Activity: For the entries that follow, restate word for word the line containing "<!-- building -->", the line containing "M348,2230L440,2097", and every line that lies between them.

(Saved data entries)
────────────────────

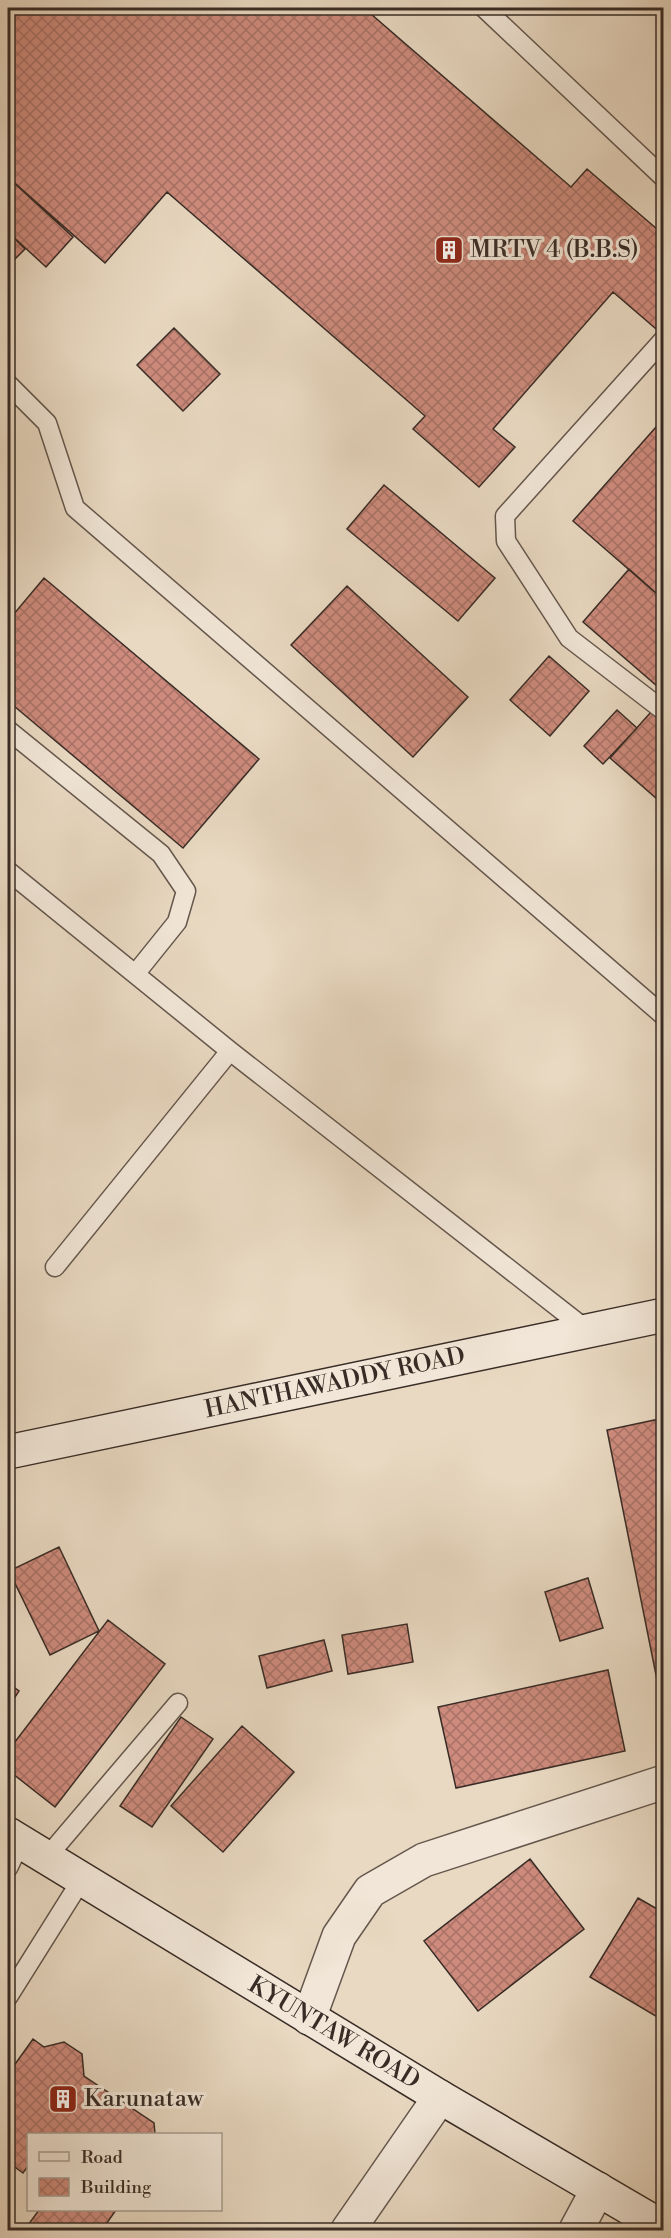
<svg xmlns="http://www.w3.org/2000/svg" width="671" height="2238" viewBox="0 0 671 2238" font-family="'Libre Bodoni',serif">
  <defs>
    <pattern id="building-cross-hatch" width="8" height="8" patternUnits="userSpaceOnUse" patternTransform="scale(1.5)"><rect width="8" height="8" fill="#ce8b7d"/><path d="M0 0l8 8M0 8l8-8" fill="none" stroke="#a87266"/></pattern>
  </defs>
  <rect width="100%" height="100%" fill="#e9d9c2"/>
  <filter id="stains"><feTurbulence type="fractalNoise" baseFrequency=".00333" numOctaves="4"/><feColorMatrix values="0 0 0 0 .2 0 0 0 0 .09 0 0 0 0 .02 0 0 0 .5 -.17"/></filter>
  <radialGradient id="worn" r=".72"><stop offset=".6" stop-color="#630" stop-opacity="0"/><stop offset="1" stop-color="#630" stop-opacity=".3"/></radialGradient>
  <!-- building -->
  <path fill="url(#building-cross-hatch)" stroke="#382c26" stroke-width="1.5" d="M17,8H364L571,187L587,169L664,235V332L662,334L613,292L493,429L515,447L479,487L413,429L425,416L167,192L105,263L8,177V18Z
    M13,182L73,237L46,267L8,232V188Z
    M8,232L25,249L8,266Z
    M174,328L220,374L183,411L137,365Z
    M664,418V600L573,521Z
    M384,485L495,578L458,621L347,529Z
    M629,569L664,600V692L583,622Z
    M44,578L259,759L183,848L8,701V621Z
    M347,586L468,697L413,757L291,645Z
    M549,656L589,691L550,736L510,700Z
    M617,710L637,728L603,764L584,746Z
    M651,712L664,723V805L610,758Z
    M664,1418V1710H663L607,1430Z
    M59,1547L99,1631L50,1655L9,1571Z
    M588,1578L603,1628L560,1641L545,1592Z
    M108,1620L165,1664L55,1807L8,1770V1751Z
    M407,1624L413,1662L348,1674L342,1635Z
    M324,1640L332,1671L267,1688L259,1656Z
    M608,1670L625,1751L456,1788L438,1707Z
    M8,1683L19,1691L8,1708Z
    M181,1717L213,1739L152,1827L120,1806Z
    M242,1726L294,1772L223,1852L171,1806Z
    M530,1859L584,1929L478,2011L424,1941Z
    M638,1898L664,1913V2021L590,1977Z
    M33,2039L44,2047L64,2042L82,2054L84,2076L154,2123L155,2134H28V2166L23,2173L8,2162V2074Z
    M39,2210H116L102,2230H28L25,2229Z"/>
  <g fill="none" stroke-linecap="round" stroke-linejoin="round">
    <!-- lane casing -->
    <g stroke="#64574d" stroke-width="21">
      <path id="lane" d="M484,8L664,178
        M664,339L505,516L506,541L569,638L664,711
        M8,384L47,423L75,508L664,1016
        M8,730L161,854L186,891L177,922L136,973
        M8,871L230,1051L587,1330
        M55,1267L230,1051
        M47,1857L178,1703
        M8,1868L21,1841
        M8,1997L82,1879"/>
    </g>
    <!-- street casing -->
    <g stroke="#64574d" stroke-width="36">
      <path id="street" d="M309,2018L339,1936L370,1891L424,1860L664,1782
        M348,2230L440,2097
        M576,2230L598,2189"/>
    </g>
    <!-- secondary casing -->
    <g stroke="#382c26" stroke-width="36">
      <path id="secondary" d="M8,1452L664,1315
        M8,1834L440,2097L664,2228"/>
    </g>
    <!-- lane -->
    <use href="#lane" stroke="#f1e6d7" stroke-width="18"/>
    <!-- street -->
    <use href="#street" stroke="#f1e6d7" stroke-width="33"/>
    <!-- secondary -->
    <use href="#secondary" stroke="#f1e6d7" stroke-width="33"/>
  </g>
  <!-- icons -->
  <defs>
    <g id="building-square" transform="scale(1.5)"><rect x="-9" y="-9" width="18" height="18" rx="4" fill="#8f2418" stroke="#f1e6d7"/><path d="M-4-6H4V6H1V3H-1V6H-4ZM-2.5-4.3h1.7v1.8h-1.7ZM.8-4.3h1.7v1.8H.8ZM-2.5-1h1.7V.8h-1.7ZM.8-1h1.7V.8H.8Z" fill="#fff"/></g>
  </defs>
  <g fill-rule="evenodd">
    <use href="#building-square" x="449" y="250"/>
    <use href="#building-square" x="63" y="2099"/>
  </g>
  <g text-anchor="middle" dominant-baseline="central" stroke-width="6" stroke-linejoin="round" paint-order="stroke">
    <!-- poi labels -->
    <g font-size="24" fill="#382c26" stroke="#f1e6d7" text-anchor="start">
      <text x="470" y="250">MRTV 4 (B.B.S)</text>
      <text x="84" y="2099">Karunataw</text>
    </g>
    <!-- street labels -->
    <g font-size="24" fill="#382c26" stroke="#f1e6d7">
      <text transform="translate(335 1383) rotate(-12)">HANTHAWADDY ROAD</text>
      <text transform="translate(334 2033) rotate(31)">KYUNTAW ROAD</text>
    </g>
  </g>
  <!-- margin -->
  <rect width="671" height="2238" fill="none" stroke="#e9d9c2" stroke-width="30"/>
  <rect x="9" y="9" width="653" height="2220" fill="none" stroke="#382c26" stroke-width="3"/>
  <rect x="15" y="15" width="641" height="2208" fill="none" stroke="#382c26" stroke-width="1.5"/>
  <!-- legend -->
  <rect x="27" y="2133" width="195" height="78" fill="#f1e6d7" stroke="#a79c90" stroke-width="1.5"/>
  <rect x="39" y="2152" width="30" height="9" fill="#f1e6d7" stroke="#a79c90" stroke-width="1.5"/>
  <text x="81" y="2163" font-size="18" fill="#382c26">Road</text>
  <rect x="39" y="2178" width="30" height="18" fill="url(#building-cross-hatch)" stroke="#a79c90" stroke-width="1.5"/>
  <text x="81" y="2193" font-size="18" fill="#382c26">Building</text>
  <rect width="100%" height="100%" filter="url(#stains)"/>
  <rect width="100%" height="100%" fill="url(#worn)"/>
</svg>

────────────────────

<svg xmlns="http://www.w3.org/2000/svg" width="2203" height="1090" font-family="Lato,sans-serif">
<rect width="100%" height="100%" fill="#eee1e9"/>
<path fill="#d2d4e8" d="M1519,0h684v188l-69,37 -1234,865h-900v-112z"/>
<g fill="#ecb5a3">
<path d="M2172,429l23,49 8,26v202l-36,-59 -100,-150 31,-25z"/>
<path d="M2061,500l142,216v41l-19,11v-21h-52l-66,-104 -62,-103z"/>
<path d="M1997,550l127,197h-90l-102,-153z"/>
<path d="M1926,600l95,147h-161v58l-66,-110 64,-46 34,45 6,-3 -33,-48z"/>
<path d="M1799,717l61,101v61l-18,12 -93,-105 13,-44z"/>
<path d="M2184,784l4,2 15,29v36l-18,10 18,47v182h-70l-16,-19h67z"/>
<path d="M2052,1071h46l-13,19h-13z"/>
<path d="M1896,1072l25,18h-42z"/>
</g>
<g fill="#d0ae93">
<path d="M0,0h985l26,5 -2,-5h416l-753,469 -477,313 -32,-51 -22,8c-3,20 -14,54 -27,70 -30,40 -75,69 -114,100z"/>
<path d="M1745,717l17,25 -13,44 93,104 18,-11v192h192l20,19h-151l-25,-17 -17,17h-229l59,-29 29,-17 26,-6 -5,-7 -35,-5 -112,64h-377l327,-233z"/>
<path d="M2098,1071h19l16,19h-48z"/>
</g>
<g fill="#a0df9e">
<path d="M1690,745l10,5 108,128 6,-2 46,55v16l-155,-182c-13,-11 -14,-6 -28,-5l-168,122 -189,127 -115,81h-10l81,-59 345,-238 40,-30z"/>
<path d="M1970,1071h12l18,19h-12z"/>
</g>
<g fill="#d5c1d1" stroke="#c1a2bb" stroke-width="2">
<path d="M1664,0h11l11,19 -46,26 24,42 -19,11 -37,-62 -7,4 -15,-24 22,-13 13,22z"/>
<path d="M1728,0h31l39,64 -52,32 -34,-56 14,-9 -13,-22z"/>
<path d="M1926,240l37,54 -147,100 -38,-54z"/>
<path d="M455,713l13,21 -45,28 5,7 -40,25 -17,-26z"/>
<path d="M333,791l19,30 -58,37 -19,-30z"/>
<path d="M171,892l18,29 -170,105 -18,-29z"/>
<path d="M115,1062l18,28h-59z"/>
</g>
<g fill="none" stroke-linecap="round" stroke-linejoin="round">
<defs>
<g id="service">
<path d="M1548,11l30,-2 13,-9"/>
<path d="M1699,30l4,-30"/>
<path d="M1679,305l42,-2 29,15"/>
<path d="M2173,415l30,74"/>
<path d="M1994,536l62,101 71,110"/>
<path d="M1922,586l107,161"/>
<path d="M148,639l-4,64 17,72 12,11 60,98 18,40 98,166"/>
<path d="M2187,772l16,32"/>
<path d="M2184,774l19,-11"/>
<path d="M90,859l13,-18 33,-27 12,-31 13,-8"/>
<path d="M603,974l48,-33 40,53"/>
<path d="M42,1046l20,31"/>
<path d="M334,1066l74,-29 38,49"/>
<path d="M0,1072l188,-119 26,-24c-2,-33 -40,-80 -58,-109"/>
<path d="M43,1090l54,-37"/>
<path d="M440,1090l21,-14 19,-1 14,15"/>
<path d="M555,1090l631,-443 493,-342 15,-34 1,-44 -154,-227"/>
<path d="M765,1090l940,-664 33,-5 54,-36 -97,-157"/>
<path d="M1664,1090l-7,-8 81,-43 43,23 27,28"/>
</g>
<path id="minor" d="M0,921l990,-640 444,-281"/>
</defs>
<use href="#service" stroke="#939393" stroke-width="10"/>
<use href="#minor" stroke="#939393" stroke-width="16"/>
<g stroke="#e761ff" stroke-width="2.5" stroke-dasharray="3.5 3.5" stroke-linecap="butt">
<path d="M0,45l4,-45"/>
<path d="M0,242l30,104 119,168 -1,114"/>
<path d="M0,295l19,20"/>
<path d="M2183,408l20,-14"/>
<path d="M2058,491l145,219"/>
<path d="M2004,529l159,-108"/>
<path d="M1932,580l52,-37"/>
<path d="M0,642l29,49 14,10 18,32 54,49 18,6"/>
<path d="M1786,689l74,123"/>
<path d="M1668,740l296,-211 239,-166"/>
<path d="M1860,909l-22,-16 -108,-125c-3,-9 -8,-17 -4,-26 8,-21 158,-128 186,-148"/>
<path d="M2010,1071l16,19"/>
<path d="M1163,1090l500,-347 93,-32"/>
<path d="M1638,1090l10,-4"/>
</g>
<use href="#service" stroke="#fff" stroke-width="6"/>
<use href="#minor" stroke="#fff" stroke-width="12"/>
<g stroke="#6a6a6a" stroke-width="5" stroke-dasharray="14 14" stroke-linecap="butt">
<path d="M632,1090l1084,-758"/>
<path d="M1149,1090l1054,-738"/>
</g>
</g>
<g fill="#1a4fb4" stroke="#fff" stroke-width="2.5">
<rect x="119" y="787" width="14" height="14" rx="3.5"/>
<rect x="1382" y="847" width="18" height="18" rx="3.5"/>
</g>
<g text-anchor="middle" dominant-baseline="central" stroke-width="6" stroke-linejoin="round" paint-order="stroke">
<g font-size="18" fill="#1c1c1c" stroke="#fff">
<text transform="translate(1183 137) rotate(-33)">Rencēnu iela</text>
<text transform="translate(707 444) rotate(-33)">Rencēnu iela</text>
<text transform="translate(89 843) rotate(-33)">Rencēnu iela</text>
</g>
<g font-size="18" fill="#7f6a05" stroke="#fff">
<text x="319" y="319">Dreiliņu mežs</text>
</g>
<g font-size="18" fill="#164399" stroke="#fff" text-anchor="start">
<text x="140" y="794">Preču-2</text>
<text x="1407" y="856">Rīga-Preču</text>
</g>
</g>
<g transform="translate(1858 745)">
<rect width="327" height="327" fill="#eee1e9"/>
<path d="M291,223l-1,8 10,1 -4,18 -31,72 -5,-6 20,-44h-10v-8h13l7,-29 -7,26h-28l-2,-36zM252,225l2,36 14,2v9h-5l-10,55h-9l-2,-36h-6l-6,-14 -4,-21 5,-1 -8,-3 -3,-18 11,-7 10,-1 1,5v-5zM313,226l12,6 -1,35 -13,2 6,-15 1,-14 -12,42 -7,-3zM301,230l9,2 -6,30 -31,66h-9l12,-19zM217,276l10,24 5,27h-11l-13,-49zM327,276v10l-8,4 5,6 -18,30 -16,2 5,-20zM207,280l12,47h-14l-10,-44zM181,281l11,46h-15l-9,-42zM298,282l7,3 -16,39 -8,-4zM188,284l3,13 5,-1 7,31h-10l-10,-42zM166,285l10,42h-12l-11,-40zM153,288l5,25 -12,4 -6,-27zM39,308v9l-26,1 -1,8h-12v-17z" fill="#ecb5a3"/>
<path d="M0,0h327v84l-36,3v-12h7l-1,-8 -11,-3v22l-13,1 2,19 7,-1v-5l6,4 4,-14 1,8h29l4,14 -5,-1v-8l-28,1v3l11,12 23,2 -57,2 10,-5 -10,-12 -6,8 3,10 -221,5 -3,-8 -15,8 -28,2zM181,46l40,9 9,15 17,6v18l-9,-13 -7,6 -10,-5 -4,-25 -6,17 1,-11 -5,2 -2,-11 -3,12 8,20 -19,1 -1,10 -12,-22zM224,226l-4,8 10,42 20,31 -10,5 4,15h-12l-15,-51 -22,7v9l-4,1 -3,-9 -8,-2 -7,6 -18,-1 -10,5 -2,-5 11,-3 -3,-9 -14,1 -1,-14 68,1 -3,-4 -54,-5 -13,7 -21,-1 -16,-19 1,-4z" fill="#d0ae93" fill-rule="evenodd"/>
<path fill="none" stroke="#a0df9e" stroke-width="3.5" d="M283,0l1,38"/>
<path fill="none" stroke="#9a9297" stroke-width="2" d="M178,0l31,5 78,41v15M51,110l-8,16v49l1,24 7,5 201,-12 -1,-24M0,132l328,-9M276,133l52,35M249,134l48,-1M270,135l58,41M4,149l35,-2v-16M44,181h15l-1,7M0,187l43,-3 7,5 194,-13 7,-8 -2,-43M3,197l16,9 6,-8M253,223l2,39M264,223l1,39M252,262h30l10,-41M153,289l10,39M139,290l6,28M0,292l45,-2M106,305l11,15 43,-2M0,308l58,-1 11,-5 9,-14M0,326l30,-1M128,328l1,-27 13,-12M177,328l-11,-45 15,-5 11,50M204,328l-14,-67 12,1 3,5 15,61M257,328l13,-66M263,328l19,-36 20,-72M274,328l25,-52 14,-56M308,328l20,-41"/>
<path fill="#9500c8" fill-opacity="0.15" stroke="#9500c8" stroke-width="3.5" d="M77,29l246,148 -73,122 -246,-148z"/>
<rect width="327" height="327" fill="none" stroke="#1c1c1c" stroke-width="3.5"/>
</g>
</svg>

────────────────────

Answer to this problem:
  <!-- building -->
  <path fill="url(#building-cross-hatch)" stroke="#382c26" stroke-width="1.5" d="M17,8H364L571,187L587,169L664,235V332L662,334L613,292L493,429L515,447L479,487L413,429L425,416L167,192L105,263L8,177V18Z
    M13,182L73,237L46,267L8,232V188Z
    M8,232L25,249L8,266Z
    M174,328L220,374L183,411L137,365Z
    M664,418V600L573,521Z
    M384,485L495,578L458,621L347,529Z
    M629,569L664,600V692L583,622Z
    M44,578L259,759L183,848L8,701V621Z
    M347,586L468,697L413,757L291,645Z
    M549,656L589,691L550,736L510,700Z
    M617,710L637,728L603,764L584,746Z
    M651,712L664,723V805L610,758Z
    M664,1418V1710H663L607,1430Z
    M59,1547L99,1631L50,1655L9,1571Z
    M588,1578L603,1628L560,1641L545,1592Z
    M108,1620L165,1664L55,1807L8,1770V1751Z
    M407,1624L413,1662L348,1674L342,1635Z
    M324,1640L332,1671L267,1688L259,1656Z
    M608,1670L625,1751L456,1788L438,1707Z
    M8,1683L19,1691L8,1708Z
    M181,1717L213,1739L152,1827L120,1806Z
    M242,1726L294,1772L223,1852L171,1806Z
    M530,1859L584,1929L478,2011L424,1941Z
    M638,1898L664,1913V2021L590,1977Z
    M33,2039L44,2047L64,2042L82,2054L84,2076L154,2123L155,2134H28V2166L23,2173L8,2162V2074Z
    M39,2210H116L102,2230H28L25,2229Z"/>
  <g fill="none" stroke-linecap="round" stroke-linejoin="round">
    <!-- lane casing -->
    <g stroke="#64574d" stroke-width="21">
      <path id="lane" d="M484,8L664,178
        M664,339L505,516L506,541L569,638L664,711
        M8,384L47,423L75,508L664,1016
        M8,730L161,854L186,891L177,922L136,973
        M8,871L230,1051L587,1330
        M55,1267L230,1051
        M47,1857L178,1703
        M8,1868L21,1841
        M8,1997L82,1879"/>
    </g>
    <!-- street casing -->
    <g stroke="#64574d" stroke-width="36">
      <path id="street" d="M309,2018L339,1936L370,1891L424,1860L664,1782
        M348,2230L440,2097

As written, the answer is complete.